Most accounts about the banana company have also failed to describe the significant contribution that United Fruit made to Guatemala's human and economic development. In addition to providing employment to tens of thousands of workers and paying them the nation's best rural wages, the Company also offered its employees excellent medical care, rent-free housing, and six years of free schooling for countless children. By clearing and draining thousands of acres of jungle that are today among the country's most productive farm lands, United Fruit converted Guatemala into a major banana producer, thereby ending the country's unhealthy dependence on its exports of coffee. The Company's pioneering work in eliminating malaria and other tropical diseases early in the twentieth century also demonstrated that Guatemala's sparsely inhabited coastal areas offered rich, previously unexploited agricultural zones. Ultimately, the taxes and salaries that the United Fruit Company paid, and the millions of dollars of foreign exchange earnings that it annually generated, impacted in an important way on Guatemala's economy.

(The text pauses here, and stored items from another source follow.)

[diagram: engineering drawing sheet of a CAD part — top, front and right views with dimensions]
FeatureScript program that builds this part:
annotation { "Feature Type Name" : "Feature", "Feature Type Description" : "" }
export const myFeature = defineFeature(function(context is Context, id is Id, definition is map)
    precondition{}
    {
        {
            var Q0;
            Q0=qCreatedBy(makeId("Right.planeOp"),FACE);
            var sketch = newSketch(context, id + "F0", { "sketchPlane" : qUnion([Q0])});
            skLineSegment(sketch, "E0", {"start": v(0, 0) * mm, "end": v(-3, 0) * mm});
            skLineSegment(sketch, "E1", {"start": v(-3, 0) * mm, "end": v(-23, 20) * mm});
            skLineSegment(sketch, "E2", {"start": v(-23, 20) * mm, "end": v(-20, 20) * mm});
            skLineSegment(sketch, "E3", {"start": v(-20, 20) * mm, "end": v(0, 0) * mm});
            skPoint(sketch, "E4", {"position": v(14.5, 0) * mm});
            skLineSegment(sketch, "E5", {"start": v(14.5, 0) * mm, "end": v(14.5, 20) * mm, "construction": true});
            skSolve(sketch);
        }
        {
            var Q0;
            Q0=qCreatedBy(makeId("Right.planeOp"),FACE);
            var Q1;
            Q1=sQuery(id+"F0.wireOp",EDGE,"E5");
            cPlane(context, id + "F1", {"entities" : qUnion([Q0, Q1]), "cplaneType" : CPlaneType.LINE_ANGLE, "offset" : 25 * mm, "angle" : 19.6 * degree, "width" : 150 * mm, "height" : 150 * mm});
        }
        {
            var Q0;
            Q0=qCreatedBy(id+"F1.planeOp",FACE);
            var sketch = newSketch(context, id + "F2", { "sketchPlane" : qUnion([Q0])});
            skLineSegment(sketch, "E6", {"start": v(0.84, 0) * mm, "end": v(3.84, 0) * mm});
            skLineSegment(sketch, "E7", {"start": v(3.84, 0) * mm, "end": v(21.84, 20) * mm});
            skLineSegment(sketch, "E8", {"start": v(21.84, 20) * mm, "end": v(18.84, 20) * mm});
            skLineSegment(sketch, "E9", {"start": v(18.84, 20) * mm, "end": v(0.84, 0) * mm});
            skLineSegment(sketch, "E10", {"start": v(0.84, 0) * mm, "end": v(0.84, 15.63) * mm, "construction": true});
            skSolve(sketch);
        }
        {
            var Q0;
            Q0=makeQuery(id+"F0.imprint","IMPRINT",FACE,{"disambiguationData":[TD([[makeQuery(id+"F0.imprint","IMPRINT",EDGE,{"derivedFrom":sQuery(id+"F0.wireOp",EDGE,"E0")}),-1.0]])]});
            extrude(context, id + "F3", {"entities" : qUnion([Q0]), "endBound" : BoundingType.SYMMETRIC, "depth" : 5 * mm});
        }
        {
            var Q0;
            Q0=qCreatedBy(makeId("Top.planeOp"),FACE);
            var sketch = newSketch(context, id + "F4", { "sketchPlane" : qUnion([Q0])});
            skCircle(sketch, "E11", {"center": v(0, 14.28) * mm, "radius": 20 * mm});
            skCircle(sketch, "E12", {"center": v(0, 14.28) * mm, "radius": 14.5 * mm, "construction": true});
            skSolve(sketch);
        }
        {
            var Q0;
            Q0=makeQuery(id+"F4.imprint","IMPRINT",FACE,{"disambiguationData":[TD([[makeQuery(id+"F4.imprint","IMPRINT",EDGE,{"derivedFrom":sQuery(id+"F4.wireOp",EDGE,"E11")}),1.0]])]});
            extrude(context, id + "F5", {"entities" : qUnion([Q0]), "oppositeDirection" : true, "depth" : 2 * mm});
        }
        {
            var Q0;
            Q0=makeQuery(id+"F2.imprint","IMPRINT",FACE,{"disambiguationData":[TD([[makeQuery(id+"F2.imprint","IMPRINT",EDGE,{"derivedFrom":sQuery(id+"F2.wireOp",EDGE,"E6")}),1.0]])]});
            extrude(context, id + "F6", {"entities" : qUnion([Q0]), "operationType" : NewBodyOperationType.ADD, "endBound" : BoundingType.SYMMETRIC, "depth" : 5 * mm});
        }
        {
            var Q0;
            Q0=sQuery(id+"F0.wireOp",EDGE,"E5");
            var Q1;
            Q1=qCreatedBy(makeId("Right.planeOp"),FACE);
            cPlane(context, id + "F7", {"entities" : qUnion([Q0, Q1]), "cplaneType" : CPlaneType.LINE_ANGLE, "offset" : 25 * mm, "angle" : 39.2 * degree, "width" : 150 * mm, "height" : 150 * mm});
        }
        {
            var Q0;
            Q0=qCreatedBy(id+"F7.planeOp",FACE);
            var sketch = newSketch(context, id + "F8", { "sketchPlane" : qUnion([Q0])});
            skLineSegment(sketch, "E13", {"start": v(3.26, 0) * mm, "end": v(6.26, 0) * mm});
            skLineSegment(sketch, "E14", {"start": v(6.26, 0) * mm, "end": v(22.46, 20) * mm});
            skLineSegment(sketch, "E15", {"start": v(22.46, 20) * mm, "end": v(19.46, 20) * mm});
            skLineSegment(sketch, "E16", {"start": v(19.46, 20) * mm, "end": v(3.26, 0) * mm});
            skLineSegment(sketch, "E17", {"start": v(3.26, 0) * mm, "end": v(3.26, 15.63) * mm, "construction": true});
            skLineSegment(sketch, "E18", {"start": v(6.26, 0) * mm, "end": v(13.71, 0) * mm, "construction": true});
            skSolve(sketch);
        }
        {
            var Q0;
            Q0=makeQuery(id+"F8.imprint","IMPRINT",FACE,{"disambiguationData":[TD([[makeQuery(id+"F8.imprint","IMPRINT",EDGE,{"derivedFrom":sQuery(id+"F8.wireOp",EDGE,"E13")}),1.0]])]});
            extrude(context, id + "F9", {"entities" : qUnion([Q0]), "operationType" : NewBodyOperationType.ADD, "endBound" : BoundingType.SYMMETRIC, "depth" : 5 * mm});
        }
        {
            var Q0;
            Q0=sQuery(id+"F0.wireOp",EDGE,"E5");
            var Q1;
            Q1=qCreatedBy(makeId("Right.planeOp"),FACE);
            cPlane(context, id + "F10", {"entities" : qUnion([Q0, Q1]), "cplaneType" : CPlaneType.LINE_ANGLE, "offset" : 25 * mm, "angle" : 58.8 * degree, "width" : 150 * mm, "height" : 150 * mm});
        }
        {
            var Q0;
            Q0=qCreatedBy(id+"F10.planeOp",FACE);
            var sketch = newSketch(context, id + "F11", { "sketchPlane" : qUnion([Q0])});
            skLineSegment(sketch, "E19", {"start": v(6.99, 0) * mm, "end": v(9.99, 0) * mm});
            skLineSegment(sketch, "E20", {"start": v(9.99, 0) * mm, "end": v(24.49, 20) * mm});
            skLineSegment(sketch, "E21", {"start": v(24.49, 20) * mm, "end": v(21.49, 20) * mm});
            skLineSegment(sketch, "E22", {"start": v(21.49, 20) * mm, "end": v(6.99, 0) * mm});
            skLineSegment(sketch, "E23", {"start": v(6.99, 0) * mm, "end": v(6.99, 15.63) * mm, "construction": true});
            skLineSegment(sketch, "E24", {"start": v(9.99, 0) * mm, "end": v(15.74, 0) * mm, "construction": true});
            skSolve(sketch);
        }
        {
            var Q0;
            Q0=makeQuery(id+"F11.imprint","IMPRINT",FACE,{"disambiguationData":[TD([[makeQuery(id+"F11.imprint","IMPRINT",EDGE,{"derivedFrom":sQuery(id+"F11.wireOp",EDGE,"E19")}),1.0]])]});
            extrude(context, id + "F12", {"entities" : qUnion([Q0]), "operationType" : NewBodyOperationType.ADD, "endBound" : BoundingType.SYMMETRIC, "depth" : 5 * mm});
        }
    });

The book also examines the frequently repeated charge that the United States engineered the 1954 coup against the government of President Jacobo Arbenz Guzmán in order to regain the land Guatemala had expropriated from the United Fruit Company. Although UFCO was certainly instrumental in orchestrating an effective media campaign against the Arbenz government, it is clear that the Eisenhower administration was intent on ousting what it considered to be a Communist beachhead that threatened U.S. national security. Spurred on by John Foster Dulles, his vehemently anti-Communist secretary of state, President Eisenhower would have moved to depose Arbenz even if the United Fruit Company had never operated in Guatemala.

Finally, the book provides little-known information about the enormous effort that was required to establish immense banana plantations in the midst of isolated jungles, where health concerns and the oppressive heat were constant, debilitating factors. While United Fruit's complex and efficient division of labor was undoubtedly instrumental in transforming huge wilderness areas into productive farm lands, it was the employees -- Guatemalan, North American and European -- whose hard work made possible the conquest of Guatemala's disease-ridden coastal areas. In doing so, those rugged individuals and their families were forced to cope with the extreme isolation and overwhelming tedium that characterized life on a banana plantation. That they were able to do this, particularly early in the twentieth century, is a remarkable feat that has been little understood or recognized.